▶ _The problem_: Write out the records word for word, with no pictures.

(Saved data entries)
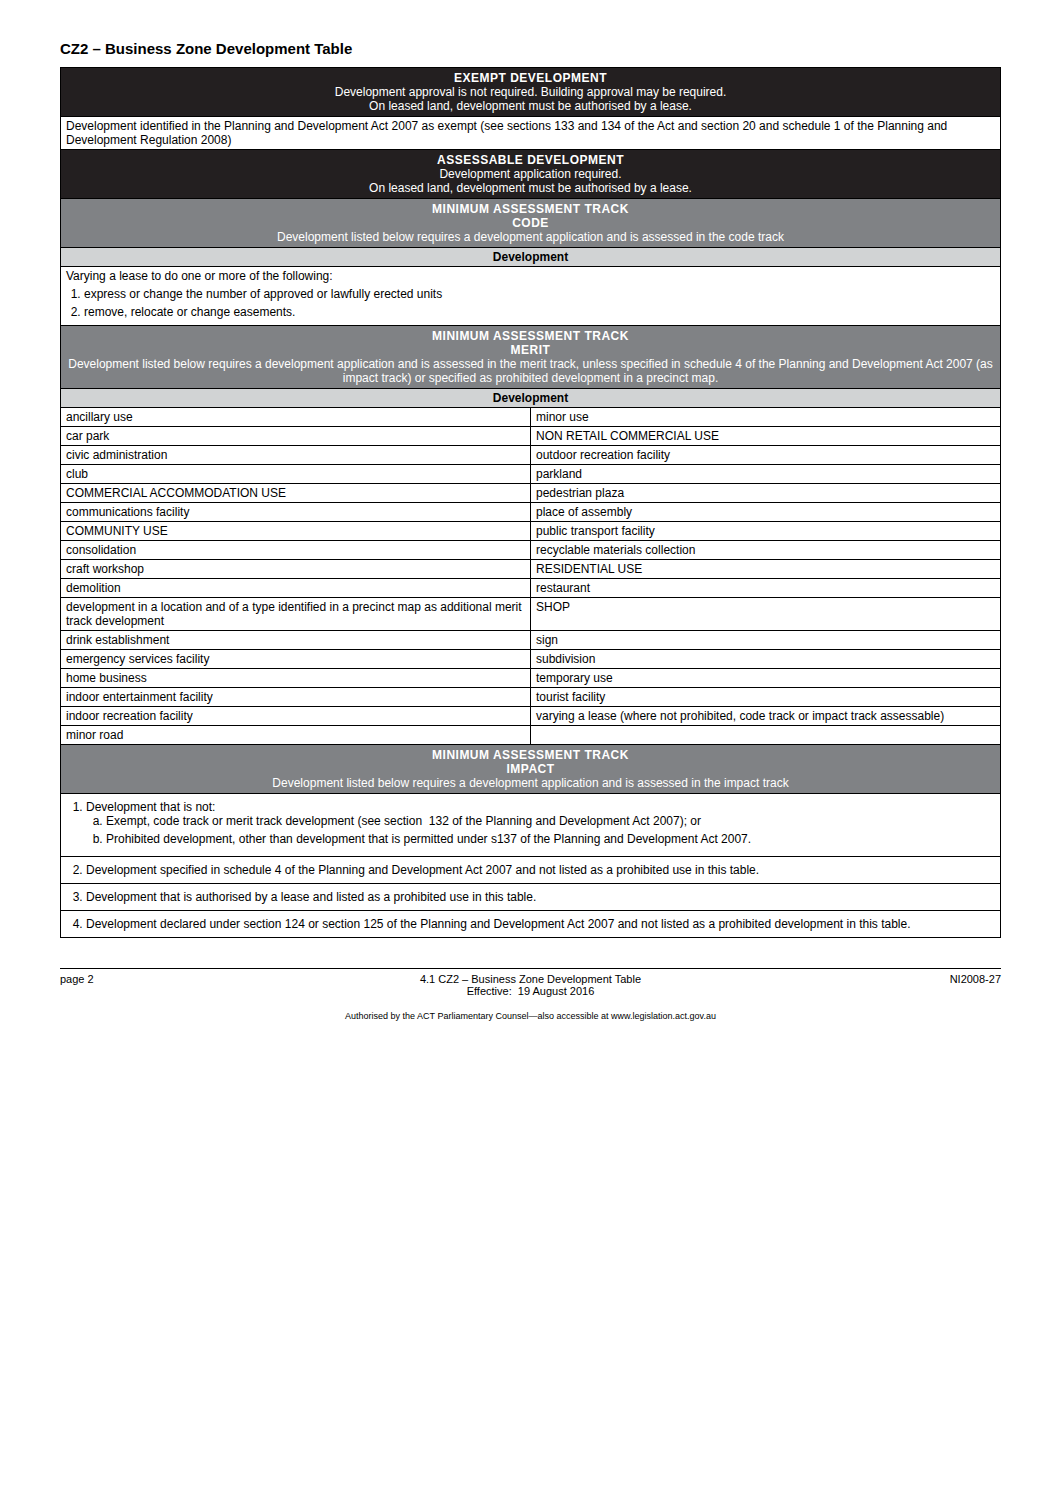CZ2 – Business Zone Development Table
| EXEMPT DEVELOPMENT Development approval is not required. Building approval may be required. On leased land, development must be authorised by a lease. |
| Development identified in the Planning and Development Act 2007 as exempt (see sections 133 and 134 of the Act and section 20 and schedule 1 of the Planning and Development Regulation 2008) |
| ASSESSABLE DEVELOPMENT Development application required. On leased land, development must be authorised by a lease. |
| MINIMUM ASSESSMENT TRACK CODE Development listed below requires a development application and is assessed in the code track |
| Development |
| Varying a lease to do one or more of the following: express or change the number of approved or lawfully erected units remove, relocate or change easements. |
| MINIMUM ASSESSMENT TRACK MERIT Development listed below requires a development application and is assessed in the merit track, unless specified in schedule 4 of the Planning and Development Act 2007 (as impact track) or specified as prohibited development in a precinct map. |
| Development |
| ancillary use | minor use |
| car park | NON RETAIL COMMERCIAL USE |
| civic administration | outdoor recreation facility |
| club | parkland |
| COMMERCIAL ACCOMMODATION USE | pedestrian plaza |
| communications facility | place of assembly |
| COMMUNITY USE | public transport facility |
| consolidation | recyclable materials collection |
| craft workshop | RESIDENTIAL USE |
| demolition | restaurant |
| development in a location and of a type identified in a precinct map as additional merit track development | SHOP |
| drink establishment | sign |
| emergency services facility | subdivision |
| home business | temporary use |
| indoor entertainment facility | tourist facility |
| indoor recreation facility | varying a lease (where not prohibited, code track or impact track assessable) |
| minor road | |
| MINIMUM ASSESSMENT TRACK IMPACT Development listed below requires a development application and is assessed in the impact track |
| Development that is not: Exempt, code track or merit track development (see section 132 of the Planning and Development Act 2007); or Prohibited development, other than development that is permitted under s137 of the Planning and Development Act 2007. |
| Development specified in schedule 4 of the Planning and Development Act 2007 and not listed as a prohibited use in this table. |
| Development that is authorised by a lease and listed as a prohibited use in this table. |
| Development declared under section 124 or section 125 of the Planning and Development Act 2007 and not listed as a prohibited development in this table. |
| page 2 | 4.1 CZ2 – Business Zone Development Table | NI2008-27 |
| | Effective: 19 August 2016 | |
Authorised by the ACT Parliamentary Counsel—also accessible at www.legislation.act.gov.au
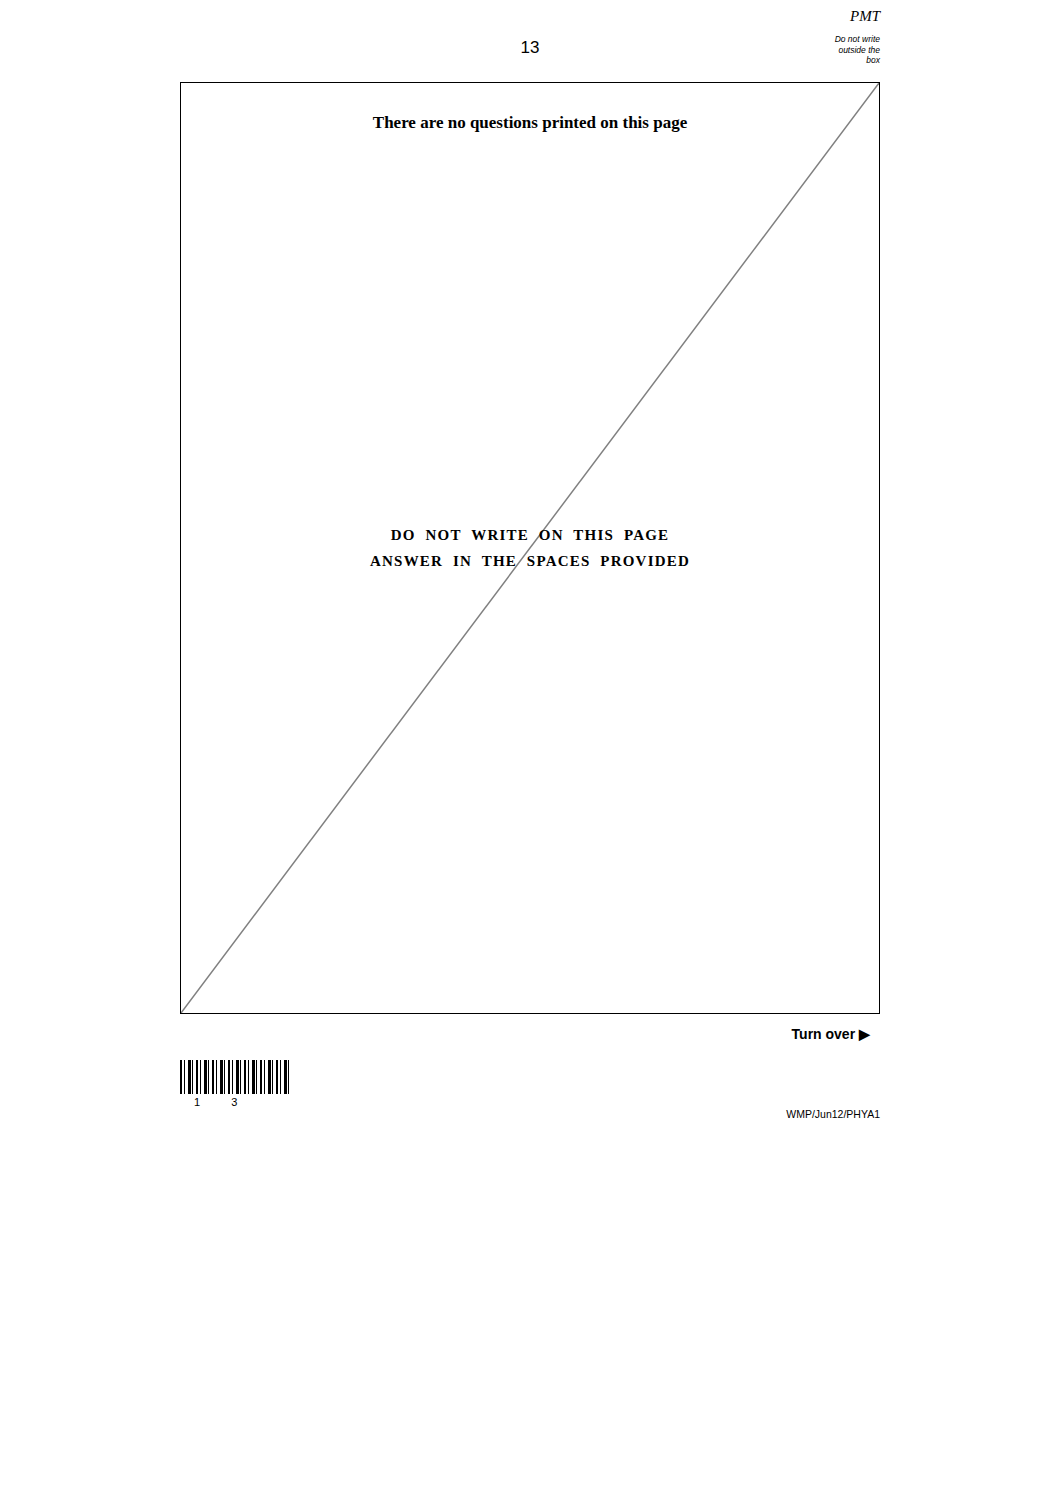PMT
13
Do not write
outside the
box
There are no questions printed on this page
DO NOT WRITE ON THIS PAGE
ANSWER IN THE SPACES PROVIDED
Turn over ▶
1 3
WMP/Jun12/PHYA1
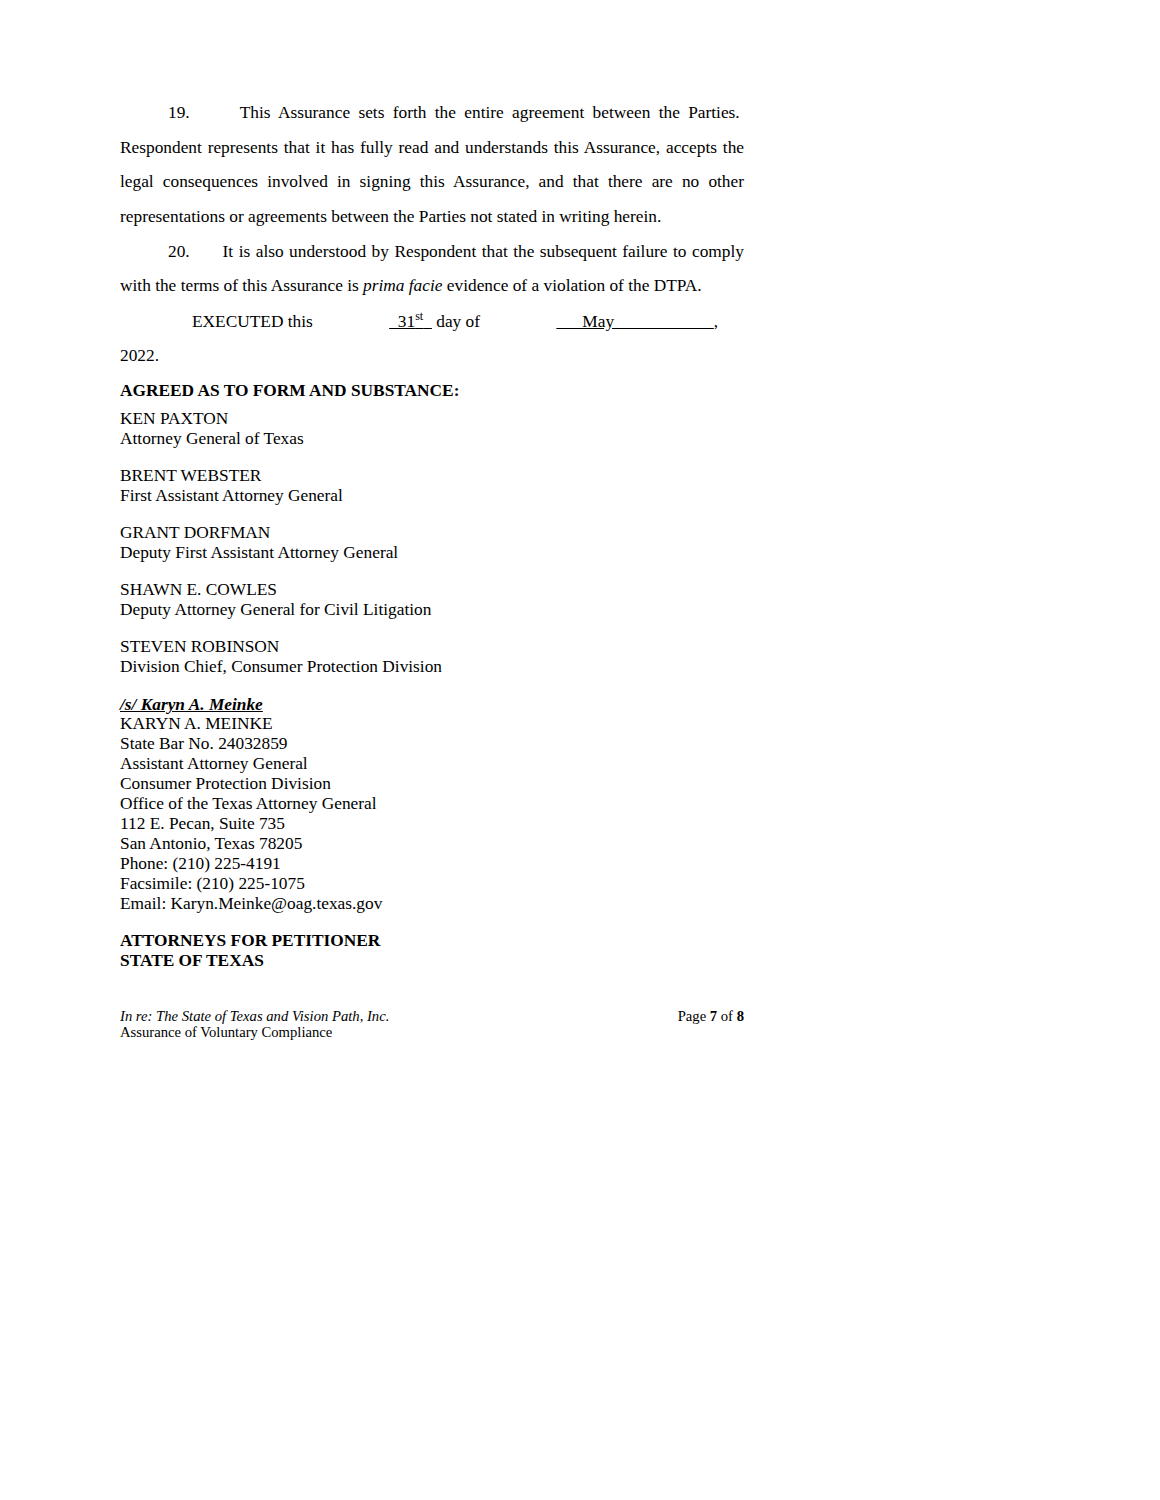19. This Assurance sets forth the entire agreement between the Parties. Respondent represents that it has fully read and understands this Assurance, accepts the legal consequences involved in signing this Assurance, and that there are no other representations or agreements between the Parties not stated in writing herein.
20. It is also understood by Respondent that the subsequent failure to comply with the terms of this Assurance is prima facie evidence of a violation of the DTPA.
EXECUTED this 31st day of May , 2022.
AGREED AS TO FORM AND SUBSTANCE:
KEN PAXTON
Attorney General of Texas
BRENT WEBSTER
First Assistant Attorney General
GRANT DORFMAN
Deputy First Assistant Attorney General
SHAWN E. COWLES
Deputy Attorney General for Civil Litigation
STEVEN ROBINSON
Division Chief, Consumer Protection Division
/s/ Karyn A. Meinke
KARYN A. MEINKE
State Bar No. 24032859
Assistant Attorney General
Consumer Protection Division
Office of the Texas Attorney General
112 E. Pecan, Suite 735
San Antonio, Texas 78205
Phone: (210) 225-4191
Facsimile: (210) 225-1075
Email: Karyn.Meinke@oag.texas.gov
ATTORNEYS FOR PETITIONER
STATE OF TEXAS
In re: The State of Texas and Vision Path, Inc.
Assurance of Voluntary Compliance
Page 7 of 8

▶ _Exercise response_:
CZ2 – Business Zone Development Table
| EXEMPT DEVELOPMENT Development approval is not required. Building approval may be required. On leased land, development must be authorised by a lease. |
| Development identified in the Planning and Development Act 2007 as exempt (see sections 133 and 134 of the Act and section 20 and schedule 1 of the Planning and Development Regulation 2008) |
| ASSESSABLE DEVELOPMENT Development application required. On leased land, development must be authorised by a lease. |
| MINIMUM ASSESSMENT TRACK CODE Development listed below requires a development application and is assessed in the code track |
| Development |
| Varying a lease to do one or more of the following: express or change the number of approved or lawfully erected units remove, relocate or change easements. |
| MINIMUM ASSESSMENT TRACK MERIT Development listed below requires a development application and is assessed in the merit track, unless specified in schedule 4 of the Planning and Development Act 2007 (as impact track) or specified as prohibited development in a precinct map. |
| Development |
| ancillary use | minor use |
| car park | NON RETAIL COMMERCIAL USE |
| civic administration | outdoor recreation facility |
| club | parkland |
| COMMERCIAL ACCOMMODATION USE | pedestrian plaza |
| communications facility | place of assembly |
| COMMUNITY USE | public transport facility |
| consolidation | recyclable materials collection |
| craft workshop | RESIDENTIAL USE |
| demolition | restaurant |
| development in a location and of a type identified in a precinct map as additional merit track development | SHOP |
| drink establishment | sign |
| emergency services facility | subdivision |
| home business | temporary use |
| indoor entertainment facility | tourist facility |
| indoor recreation facility | varying a lease (where not prohibited, code track or impact track assessable) |
| minor road | |
| MINIMUM ASSESSMENT TRACK IMPACT Development listed below requires a development application and is assessed in the impact track |
| Development that is not: Exempt, code track or merit track development (see section 132 of the Planning and Development Act 2007); or Prohibited development, other than development that is permitted under s137 of the Planning and Development Act 2007. |
| Development specified in schedule 4 of the Planning and Development Act 2007 and not listed as a prohibited use in this table. |
| Development that is authorised by a lease and listed as a prohibited use in this table. |
| Development declared under section 124 or section 125 of the Planning and Development Act 2007 and not listed as a prohibited development in this table. |
| page 2 | 4.1 CZ2 – Business Zone Development Table | NI2008-27 |
| | Effective: 19 August 2016 | |
Authorised by the ACT Parliamentary Counsel—also accessible at www.legislation.act.gov.au
PMT
13
Do not write
outside the
box
There are no questions printed on this page
DO NOT WRITE ON THIS PAGE
ANSWER IN THE SPACES PROVIDED
Turn over ▶
1 3
WMP/Jun12/PHYA1
19. This Assurance sets forth the entire agreement between the Parties. Respondent represents that it has fully read and understands this Assurance, accepts the legal consequences involved in signing this Assurance, and that there are no other representations or agreements between the Parties not stated in writing herein.
20. It is also understood by Respondent that the subsequent failure to comply with the terms of this Assurance is prima facie evidence of a violation of the DTPA.
EXECUTED this 31st day of May , 2022.
AGREED AS TO FORM AND SUBSTANCE:
KEN PAXTON
Attorney General of Texas
BRENT WEBSTER
First Assistant Attorney General
GRANT DORFMAN
Deputy First Assistant Attorney General
SHAWN E. COWLES
Deputy Attorney General for Civil Litigation
STEVEN ROBINSON
Division Chief, Consumer Protection Division
/s/ Karyn A. Meinke
KARYN A. MEINKE
State Bar No. 24032859
Assistant Attorney General
Consumer Protection Division
Office of the Texas Attorney General
112 E. Pecan, Suite 735
San Antonio, Texas 78205
Phone: (210) 225-4191
Facsimile: (210) 225-1075
Email: Karyn.Meinke@oag.texas.gov
ATTORNEYS FOR PETITIONER
STATE OF TEXAS
In re: The State of Texas and Vision Path, Inc.
Assurance of Voluntary Compliance
Page 7 of 8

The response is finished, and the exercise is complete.